では逆に、塾なし受験のデメリットについても考えてみましょう。
お金を払えば、塾の先生がやってくれることを親がやるわけですから、最大のデメリットは、時間と手間がかかることです。
「家族の絆が強まる」メリットがあるということは、裏を返せば、子どもと向き合い、時間と手間をかけて受験をサポートしなければならないということ。高校受験のサポートを子育ての一環として、日常に組み込めるかどうかがポイントになります。
例えば、作戦を練り、計画を立てるなど親子で経験することから生まれるメリットと、そのためにかかる手間や時間は表裏一体。成長に必要なプロセスと考えるか、面倒な手間だと思うか、どちらかになるというわけです。

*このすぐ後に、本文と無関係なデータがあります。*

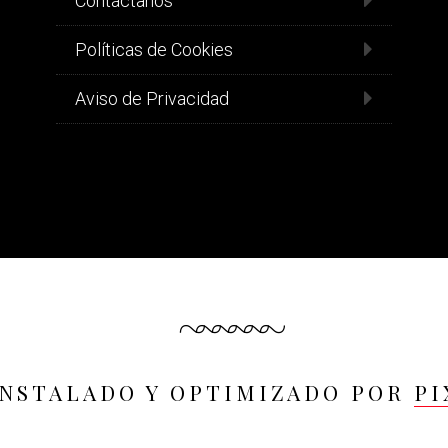
Contáctanos
Políticas de Cookies
Aviso de Privacidad
INSTALADO Y OPTIMIZADO POR
PI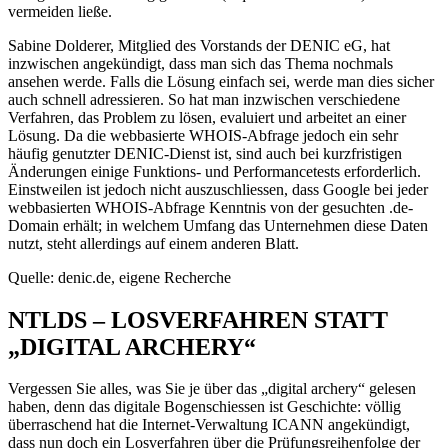
vermeiden ließe.
Sabine Dolderer, Mitglied des Vorstands der DENIC eG, hat
inzwischen angekündigt, dass man sich das Thema nochmals
ansehen werde. Falls die Lösung einfach sei, werde man dies sicher
auch schnell adressieren. So hat man inzwischen verschiedene
Verfahren, das Problem zu lösen, evaluiert und arbeitet an einer
Lösung. Da die webbasierte WHOIS-Abfrage jedoch ein sehr
häufig genutzter DENIC-Dienst ist, sind auch bei kurzfristigen
Änderungen einige Funktions- und Performancetests erforderlich.
Einstweilen ist jedoch nicht auszuschliessen, dass Google bei jeder
webbasierten WHOIS-Abfrage Kenntnis von der gesuchten .de-
Domain erhält; in welchem Umfang das Unternehmen diese Daten
nutzt, steht allerdings auf einem anderen Blatt.
Quelle: denic.de, eigene Recherche
NTLDS – LOSVERFAHREN STATT
„DIGITAL ARCHERY“
Vergessen Sie alles, was Sie je über das „digital archery“ gelesen
haben, denn das digitale Bogenschiessen ist Geschichte: völlig
überraschend hat die Internet-Verwaltung ICANN angekündigt,
dass nun doch ein Losverfahren über die Prüfungsreihenfolge der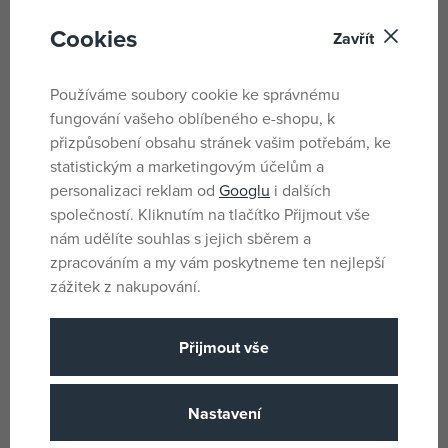
Cookies
Zavřít
LEGO® Pokémon™ 30729
LEGO® Pokémon™ 72150
Používáme soubory cookie ke správnému
Prémioball
Munchlax
fungování vašeho oblíbeného e-shopu, k
skladem
není skladem
přizpůsobení obsahu stránek vašim potřebám, ke
77 Kč
1 290 Kč
statistickým a marketingovým účelům a
105 Kč
1 679 Kč
personalizaci reklam od
Googlu
i dalších
společností. Kliknutím na tlačítko Přijmout vše
Novinky
nám udělíte souhlas s jejich sběrem a
-23%
zpracováním a my vám poskytneme ten nejlepší
zážitek z nakupování.
Přijmout vše
Nastavení
LEGO® Pokémon™ 72151
LEGO® Pokémon™ 72160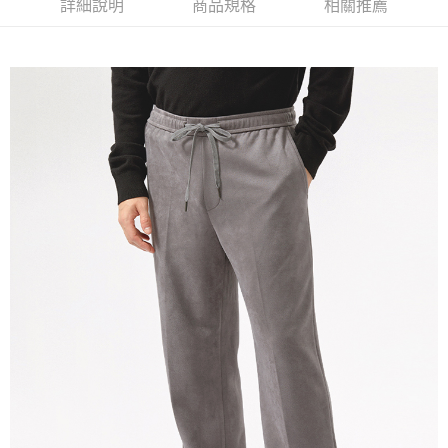
詳細說明
商品規格
相關推薦
免運費
宅配(本島)
免運費
宅配(離島)
每筆NT$280
貨到付款
每筆NT$130，滿NT$1,000(含以上)免運費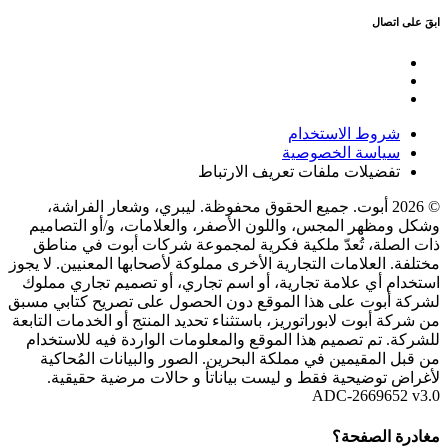
ابقَ على اتصال
شروط الاستخدام
سياسة الخصوصية
تفضيلات ملفات تعريف الارتباط
© 2026 أبوت. جميع الحقوق محفوظة. ليبري، وشعار الفراشة،
وشكل ومظهر المجس، واللون الأصفر، والعلامات، و/أو التصاميم
ذات الصلة، تُعدّ ملكية فكرية لمجموعة شركات أبوت في مناطق
مختلفة. العلامات التجارية الأخرى مملوكة لأصحابها المعنيين. لا يجوز
استخدام أي علامة تجارية، أو اسم تجاري، أو تصميم تجاري مملوك
لشركة أبوت على هذا الموقع دون الحصول على تصريح كتابي مسبق
من شركة أبوت لابوراتوريز، باستثناء تحديد المنتج أو الخدمات التابعة
للشركة. تم تصميم هذا الموقع والمعلومات الواردة فيه للاستخدام
من قبل المقيمين في مملكة البحرين. الصور والبيانات المُحاكية
لأغراض توضيحية فقط و ليست بياناتأ و حالات مرضية حقيقية.
ADC-2669652 v3.0
مغادرة الصفحة؟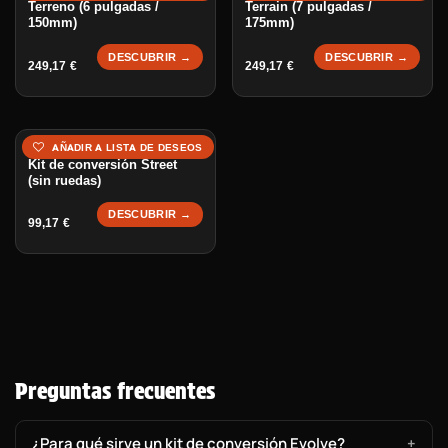
Terreno (6 pulgadas /
Terrain (7 pulgadas /
150mm)
175mm)
DESCUBRIR →
DESCUBRIR →
249,17
€
249,17
€
AÑADIR A LISTA DE DESEOS
Kit de conversión Street
(sin ruedas)
DESCUBRIR →
99,17
€
Preguntas frecuentes
¿Para qué sirve un kit de conversión Evolve?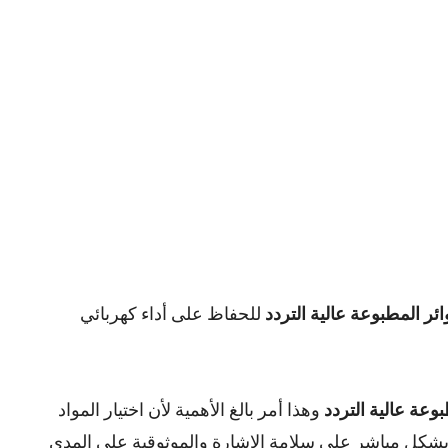
ئر المطبوعة عالية التردد
للحفاظ على أداء كهربائي
وعة عالية التردد
وهذا أمر بالغ الأهمية لأن اختيار المواد
 بشكل مباشر على سلامة الإشارة والموثوقية على المدى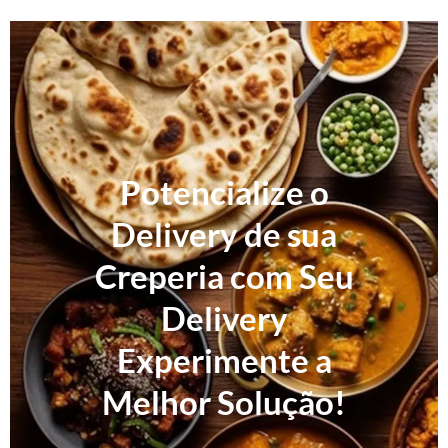
Potencialize o
Delivery de sua
Creperia com Seu
Delivery
Experimente a
Melhor Solução!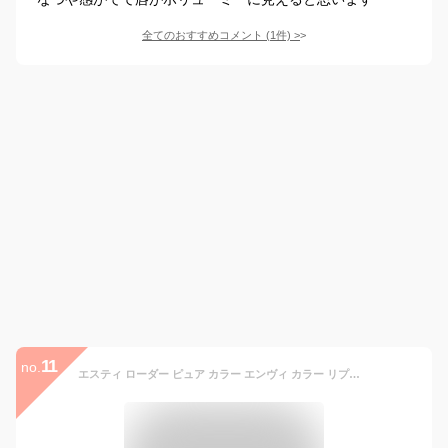
全てのおすすめコメント
(
1
件)
>
11
no.
エスティ ローダー ピュア カラー エンヴィ カラー リプレニッシュ リップ バーム ESTEE LAUDER | リップスティック 下地 保湿 リップケア リップバーム リップ下地 保湿リップ メイクアップ メイク 化粧品 コスメ プレゼント ギフト デパコス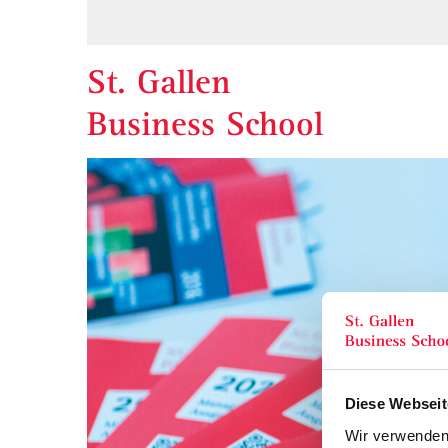
St. Gallen
Business School
Diese Webseit
Wir verwenden 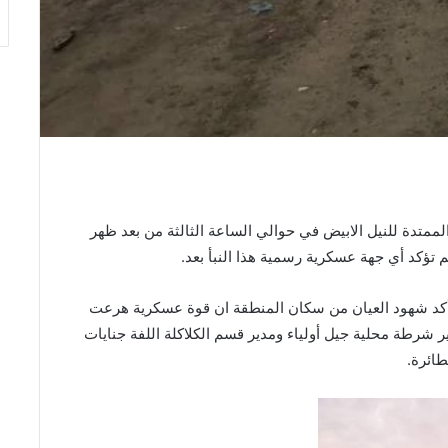
متدة للنيل الابيض في حوالي الساعة الثالثة من بعد ظهر
تؤكد أي جهة عسكرية رسمية هذا النبأ بعد.
د أكد شهود العيان من سكان المنطقة ان قوة عسكرية هرعت
 شرطة محلية جيل أولياء ومدير قسم الكلاكلة اللفة جنايات
طائرة.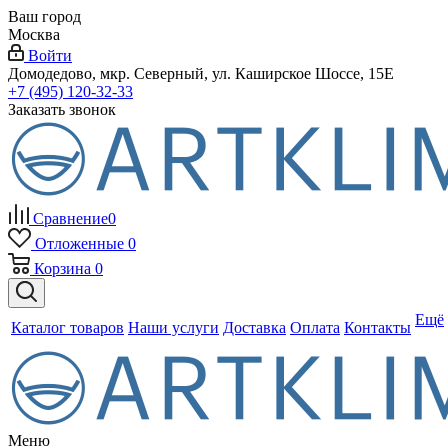
Ваш город
Москва
Войти
Домодедово, мкр. Северный, ул. Каширское Шоссе, 15Е
+7 (495) 120-32-33
Заказать звонок
Сравнение
0
Отложенные
0
Корзина
0
Ещё
Каталог товаров
Наши услуги
Доставка
Оплата
Контакты
Меню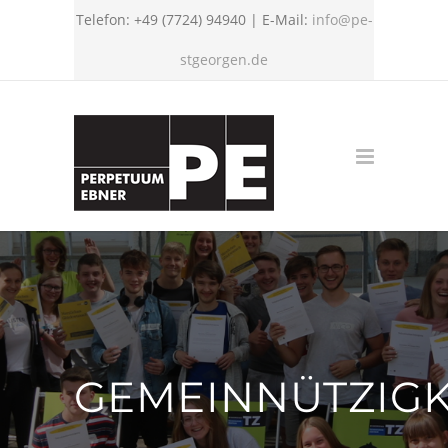
Telefon: +49 (7724) 94940 | E-Mail:
info@pe-
stgeorgen.de
GEMEINNÜTZIGK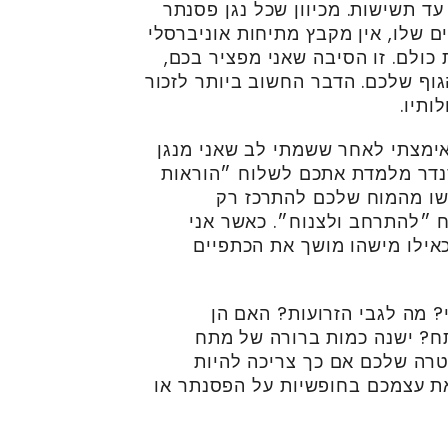
ד תשישות. מכיוון שכל נגן פסנתר
 שלו, אין מקבץ מתיחות אוניברסלי
כולם. זו הסיבה שאני מפציר בכם,
גוף שלכם. הדבר החשוב ביותר לזכור
ותיו.
אימצתי לאחר ששמתי לב שאני מנגן
נדר מלמדת אתכם לשלוח ״הוראות
בקשו מהמוח שלכם להתרכז רק
 ״להתרחב ולצנוח״. כאשר אני
אילו מישהו מושך את הכתפיים
 מה לגבי הזרועות? האם הן
ח? ישנה כמות ברורה של מתח
טרה שלכם אם כך צריכה להיות
ת עצמכם בחופשיות על הפסנתר או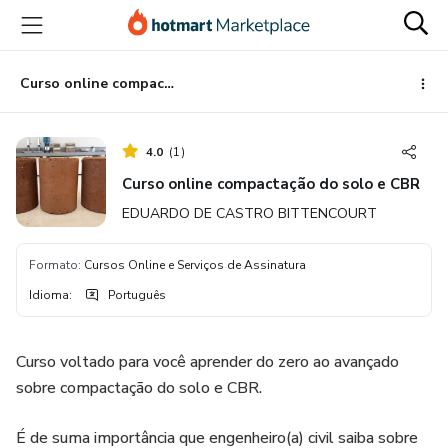
Ir
Ir
Ir
para
para
para
o
o
o
conteúdo
pagamento
rodapé
Curso online compactação do solo e CBR
principal
4.0
(
1
)
Curso online compactação do solo e CBR
EDUARDO DE CASTRO BITTENCOURT
Formato
:
Cursos Online e Serviços de Assinatura
Idioma
:
Português
Curso voltado para você aprender do zero ao avançado
sobre compactação do solo e CBR.
É de suma importância que engenheiro(a) civil saiba sobre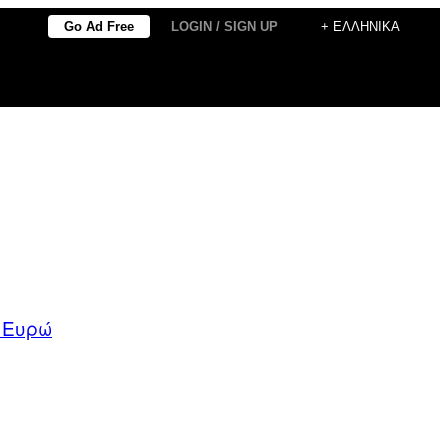
Go Ad Free
LOGIN / SIGN UP
+ ΕΛΛΗΝΙΚΆ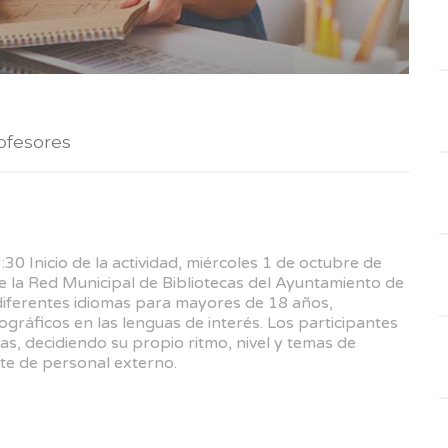
ofesores
30 Inicio de la actividad, miércoles 1 de octubre de
la Red Municipal de Bibliotecas del Ayuntamiento de
diferentes idiomas para mayores de 18 años,
gráficos en las lenguas de interés. Los participantes
, decidiendo su propio ritmo, nivel y temas de
te de personal externo.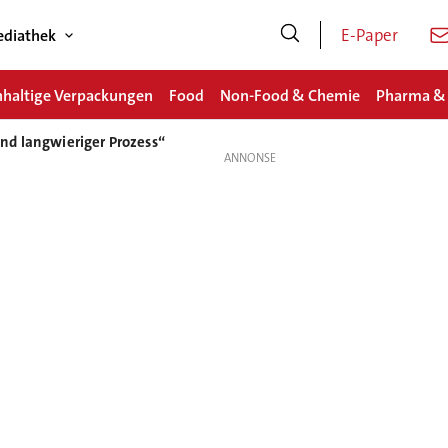
E-Paper
diathek
haltige Verpackungen
Food
Non-Food & Chemie
Pharma &
und langwieriger Prozess“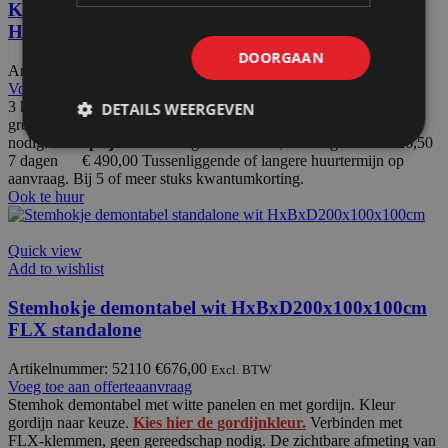
Kleedkamers 3 op een rij wit
HxBxD200x300x100cm FLX
DOORGAAN
Artikelnummer: 55116
€
1.960,00
Excl. BTW
Voeg toe aan offerteaanvraag
3 kleedhokjes op een rij aan elkaar geschakeld, wit met deur met
DETAILS WEERGEVEN
greep en slot. Verbinden met FLX-klemmen, geen gereedschap
nodig.
Huurprijs voor:
1 dag € 218,00 2 dagen € 326,50
7 dagen € 490,00 Tussenliggende of langere huurtermijn op
aanvraag. Bij 5 of meer stuks kwantumkorting.
Ook te huur
Quick view
Add to wishlist
Stemhokje demontabel wit HxBxD200x100x100cm
FLX standalone
Artikelnummer: 52110
€
676,00
Excl. BTW
Voeg toe aan offerteaanvraag
Stemhok demontabel met witte panelen en met gordijn.
Kleur
gordijn naar keuze.
Kies hier de gordijnkleur.
Verbinden met
FLX-klemmen, geen gereedschap nodig. De zichtbare afmeting van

また思春期の中学生ですから、子どもと良好なコミュニケーションを取れる関係ができていればスムーズですが、そうでない場合は、コミュニケーション面で苦労する可能性があります。肉親よりも塾の先生など他人の大人のほうが話しやすい子どももいるでしょう。
塾なし受験のサポートをする時期は、家族関係が普段以上に密接になります。1年前後という限定された期間ですが、思うように成績が伸びない時期やコミュニケーションがうまく取れない場合、お互いに少し煩わしさを感じることが増えるかもしれません。
また、我が子の進路を塾任せ=人任せにしないということは、自分たちの責任のもとで受験し、万が一希望通りにいかなかった場合も、他人のせいにはできません。親として責任も大きくなります。「受験は失敗できない」のは、塾あり・塾なしも同じですが、塾なしの場合は、親子で頑張った結果をしっかり受け止めなければなりません。
この他デメリットとしては、受験の不安や心配事への対処法について、塾なし受験の参考事例が少ないことや相談相手を見つけにくいこと、などが挙げられます。
ここまで、塾なし受験のデメリットについて考えてみました。塾なし受験は、丁寧な暮らし・スローライフに似ているように思います。梅干しは買ってしまえばすぐ食べられますが、旬の青梅を買って自分で梅干しを作る。干して漬けるという手作りの楽しさ、出来上がりを待つ楽しさがあります。塾なし受験は「丁寧な子育て」です。子育てという旅の途中にやってくる受験期を、塾に任せず、自分たちで考えながら丁寧に過ごすことで、親子が成長する時間になるのです。